AIM:
Copy all of the records below line for line, keeping every character and the original order.

EXERCISE INPUTS:
━━━━━━

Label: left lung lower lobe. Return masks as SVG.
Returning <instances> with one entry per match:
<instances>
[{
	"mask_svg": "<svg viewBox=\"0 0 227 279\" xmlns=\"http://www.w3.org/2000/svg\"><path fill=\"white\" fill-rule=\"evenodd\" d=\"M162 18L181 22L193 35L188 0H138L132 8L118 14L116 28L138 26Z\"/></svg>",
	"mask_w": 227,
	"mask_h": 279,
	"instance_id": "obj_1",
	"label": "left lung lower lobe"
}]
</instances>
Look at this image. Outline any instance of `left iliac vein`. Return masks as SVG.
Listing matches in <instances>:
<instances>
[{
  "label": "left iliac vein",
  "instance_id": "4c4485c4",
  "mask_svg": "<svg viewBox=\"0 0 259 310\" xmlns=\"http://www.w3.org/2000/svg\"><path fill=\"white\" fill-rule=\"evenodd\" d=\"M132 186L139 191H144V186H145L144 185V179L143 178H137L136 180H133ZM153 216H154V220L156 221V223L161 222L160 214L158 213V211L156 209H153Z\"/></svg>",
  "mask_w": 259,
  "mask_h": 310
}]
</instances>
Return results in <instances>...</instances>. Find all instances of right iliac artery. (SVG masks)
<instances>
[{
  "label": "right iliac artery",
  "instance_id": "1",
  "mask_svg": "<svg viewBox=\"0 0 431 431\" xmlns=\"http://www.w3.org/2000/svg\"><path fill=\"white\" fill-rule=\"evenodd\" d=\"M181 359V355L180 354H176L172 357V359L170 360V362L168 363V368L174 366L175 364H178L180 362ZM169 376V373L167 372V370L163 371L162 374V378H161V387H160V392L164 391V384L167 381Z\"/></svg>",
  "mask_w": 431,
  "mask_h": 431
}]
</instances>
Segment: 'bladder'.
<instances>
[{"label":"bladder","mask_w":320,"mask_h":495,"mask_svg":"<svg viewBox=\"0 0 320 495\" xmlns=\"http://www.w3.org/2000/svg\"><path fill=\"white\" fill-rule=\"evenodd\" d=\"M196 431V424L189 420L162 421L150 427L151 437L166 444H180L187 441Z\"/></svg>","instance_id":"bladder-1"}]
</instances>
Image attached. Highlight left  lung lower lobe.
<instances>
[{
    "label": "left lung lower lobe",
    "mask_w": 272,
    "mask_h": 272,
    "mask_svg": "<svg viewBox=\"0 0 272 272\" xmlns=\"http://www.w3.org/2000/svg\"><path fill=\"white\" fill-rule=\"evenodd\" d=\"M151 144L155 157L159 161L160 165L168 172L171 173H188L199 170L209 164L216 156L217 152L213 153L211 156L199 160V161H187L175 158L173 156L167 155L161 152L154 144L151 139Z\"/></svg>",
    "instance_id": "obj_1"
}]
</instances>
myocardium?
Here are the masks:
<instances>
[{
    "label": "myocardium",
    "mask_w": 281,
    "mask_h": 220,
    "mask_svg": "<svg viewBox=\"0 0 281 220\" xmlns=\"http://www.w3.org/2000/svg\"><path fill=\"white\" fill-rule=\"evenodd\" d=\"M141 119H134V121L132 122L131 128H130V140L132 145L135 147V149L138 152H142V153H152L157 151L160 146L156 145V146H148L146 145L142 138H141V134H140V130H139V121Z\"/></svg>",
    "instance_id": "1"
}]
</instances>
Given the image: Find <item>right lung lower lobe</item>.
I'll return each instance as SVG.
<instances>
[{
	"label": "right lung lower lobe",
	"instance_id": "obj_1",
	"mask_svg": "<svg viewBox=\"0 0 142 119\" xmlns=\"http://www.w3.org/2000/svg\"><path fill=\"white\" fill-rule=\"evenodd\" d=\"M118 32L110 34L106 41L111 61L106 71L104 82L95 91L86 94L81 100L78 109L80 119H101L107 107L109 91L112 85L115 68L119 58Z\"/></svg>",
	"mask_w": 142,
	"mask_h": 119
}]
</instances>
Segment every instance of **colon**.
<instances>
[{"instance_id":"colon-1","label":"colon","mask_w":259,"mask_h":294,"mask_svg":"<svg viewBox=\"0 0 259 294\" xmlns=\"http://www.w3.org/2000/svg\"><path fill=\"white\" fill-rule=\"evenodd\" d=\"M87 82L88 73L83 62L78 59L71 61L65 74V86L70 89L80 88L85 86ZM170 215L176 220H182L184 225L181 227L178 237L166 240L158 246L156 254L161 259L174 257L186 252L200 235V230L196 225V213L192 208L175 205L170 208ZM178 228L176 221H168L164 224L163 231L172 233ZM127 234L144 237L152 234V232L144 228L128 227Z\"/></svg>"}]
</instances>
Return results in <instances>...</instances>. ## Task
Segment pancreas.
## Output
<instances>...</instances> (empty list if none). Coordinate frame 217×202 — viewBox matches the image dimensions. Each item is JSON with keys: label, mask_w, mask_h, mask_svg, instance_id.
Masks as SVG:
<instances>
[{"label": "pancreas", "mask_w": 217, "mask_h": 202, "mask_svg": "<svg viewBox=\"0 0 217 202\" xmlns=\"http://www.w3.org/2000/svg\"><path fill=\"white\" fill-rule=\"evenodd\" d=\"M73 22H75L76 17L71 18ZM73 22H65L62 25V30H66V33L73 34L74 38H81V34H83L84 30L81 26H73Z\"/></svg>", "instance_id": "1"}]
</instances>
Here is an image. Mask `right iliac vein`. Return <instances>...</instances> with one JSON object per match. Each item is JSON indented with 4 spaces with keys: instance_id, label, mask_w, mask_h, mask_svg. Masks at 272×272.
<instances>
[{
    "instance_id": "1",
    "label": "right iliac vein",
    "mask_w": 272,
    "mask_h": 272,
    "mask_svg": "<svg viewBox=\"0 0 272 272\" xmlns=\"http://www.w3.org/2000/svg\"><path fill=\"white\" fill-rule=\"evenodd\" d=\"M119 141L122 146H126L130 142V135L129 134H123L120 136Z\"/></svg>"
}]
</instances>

━━━━━━

TASK OUTPUT:
Label: left lung lower lobe. Return masks as SVG.
Returning <instances> with one entry per match:
<instances>
[{
	"mask_svg": "<svg viewBox=\"0 0 227 279\" xmlns=\"http://www.w3.org/2000/svg\"><path fill=\"white\" fill-rule=\"evenodd\" d=\"M162 18L181 22L193 35L188 0H138L132 8L118 14L116 28L138 26Z\"/></svg>",
	"mask_w": 227,
	"mask_h": 279,
	"instance_id": "obj_1",
	"label": "left lung lower lobe"
}]
</instances>
Look at this image. Outline any instance of `left iliac vein`. Return masks as SVG.
Listing matches in <instances>:
<instances>
[{
  "label": "left iliac vein",
  "instance_id": "4c4485c4",
  "mask_svg": "<svg viewBox=\"0 0 259 310\" xmlns=\"http://www.w3.org/2000/svg\"><path fill=\"white\" fill-rule=\"evenodd\" d=\"M132 186L139 191H144V186H145L144 185V179L143 178H137L136 180H133ZM153 216H154V220L156 221V223L161 222L160 214L158 213V211L156 209H153Z\"/></svg>",
  "mask_w": 259,
  "mask_h": 310
}]
</instances>
Return results in <instances>...</instances>. Find all instances of right iliac artery. (SVG masks)
<instances>
[{
  "label": "right iliac artery",
  "instance_id": "1",
  "mask_svg": "<svg viewBox=\"0 0 431 431\" xmlns=\"http://www.w3.org/2000/svg\"><path fill=\"white\" fill-rule=\"evenodd\" d=\"M181 359V355L180 354H176L172 357V359L170 360V362L168 363V368L174 366L175 364H178L180 362ZM169 376V373L167 372V370L163 371L162 374V378H161V387H160V392L164 391V384L167 381Z\"/></svg>",
  "mask_w": 431,
  "mask_h": 431
}]
</instances>
Segment: 'bladder'.
<instances>
[{"label":"bladder","mask_w":320,"mask_h":495,"mask_svg":"<svg viewBox=\"0 0 320 495\" xmlns=\"http://www.w3.org/2000/svg\"><path fill=\"white\" fill-rule=\"evenodd\" d=\"M196 431V424L189 420L162 421L150 427L151 437L166 444H180L187 441Z\"/></svg>","instance_id":"bladder-1"}]
</instances>
Image attached. Highlight left  lung lower lobe.
<instances>
[{
    "label": "left lung lower lobe",
    "mask_w": 272,
    "mask_h": 272,
    "mask_svg": "<svg viewBox=\"0 0 272 272\" xmlns=\"http://www.w3.org/2000/svg\"><path fill=\"white\" fill-rule=\"evenodd\" d=\"M151 144L155 157L159 161L160 165L168 172L171 173H188L199 170L209 164L216 156L217 152L213 153L211 156L199 160V161H187L175 158L173 156L167 155L161 152L154 144L151 139Z\"/></svg>",
    "instance_id": "obj_1"
}]
</instances>
myocardium?
Here are the masks:
<instances>
[{
    "label": "myocardium",
    "mask_w": 281,
    "mask_h": 220,
    "mask_svg": "<svg viewBox=\"0 0 281 220\" xmlns=\"http://www.w3.org/2000/svg\"><path fill=\"white\" fill-rule=\"evenodd\" d=\"M141 119H134V121L132 122L131 128H130V140L132 145L135 147V149L138 152H142V153H152L157 151L160 146L156 145V146H148L146 145L142 138H141V134H140V130H139V121Z\"/></svg>",
    "instance_id": "1"
}]
</instances>
Given the image: Find <item>right lung lower lobe</item>.
I'll return each instance as SVG.
<instances>
[{
	"label": "right lung lower lobe",
	"instance_id": "obj_1",
	"mask_svg": "<svg viewBox=\"0 0 142 119\" xmlns=\"http://www.w3.org/2000/svg\"><path fill=\"white\" fill-rule=\"evenodd\" d=\"M118 32L110 34L106 41L111 61L106 71L104 82L95 91L86 94L81 100L78 109L80 119H101L107 107L109 91L112 85L115 68L119 58Z\"/></svg>",
	"mask_w": 142,
	"mask_h": 119
}]
</instances>
Segment every instance of **colon**.
<instances>
[{"instance_id":"colon-1","label":"colon","mask_w":259,"mask_h":294,"mask_svg":"<svg viewBox=\"0 0 259 294\" xmlns=\"http://www.w3.org/2000/svg\"><path fill=\"white\" fill-rule=\"evenodd\" d=\"M87 82L88 73L83 62L78 59L71 61L65 74V86L70 89L80 88L85 86ZM170 215L176 220H182L184 225L181 227L178 237L166 240L158 246L156 254L161 259L174 257L186 252L200 235V230L196 225V213L192 208L175 205L170 208ZM178 228L176 221H168L164 224L163 231L172 233ZM127 234L144 237L152 234V232L144 228L128 227Z\"/></svg>"}]
</instances>
Return results in <instances>...</instances>. ## Task
Segment pancreas.
## Output
<instances>...</instances> (empty list if none). Coordinate frame 217×202 — viewBox matches the image dimensions. Each item is JSON with keys: label, mask_w, mask_h, mask_svg, instance_id.
Masks as SVG:
<instances>
[{"label": "pancreas", "mask_w": 217, "mask_h": 202, "mask_svg": "<svg viewBox=\"0 0 217 202\" xmlns=\"http://www.w3.org/2000/svg\"><path fill=\"white\" fill-rule=\"evenodd\" d=\"M73 22H75L76 17L71 18ZM73 22H65L62 25V30H66V33L73 34L74 38H81V34H83L84 30L81 26H73Z\"/></svg>", "instance_id": "1"}]
</instances>
Here is an image. Mask `right iliac vein`. Return <instances>...</instances> with one JSON object per match. Each item is JSON indented with 4 spaces with keys: instance_id, label, mask_w, mask_h, mask_svg. Masks at 272×272.
<instances>
[{
    "instance_id": "1",
    "label": "right iliac vein",
    "mask_w": 272,
    "mask_h": 272,
    "mask_svg": "<svg viewBox=\"0 0 272 272\" xmlns=\"http://www.w3.org/2000/svg\"><path fill=\"white\" fill-rule=\"evenodd\" d=\"M119 141L122 146H126L130 142V135L129 134H123L120 136Z\"/></svg>"
}]
</instances>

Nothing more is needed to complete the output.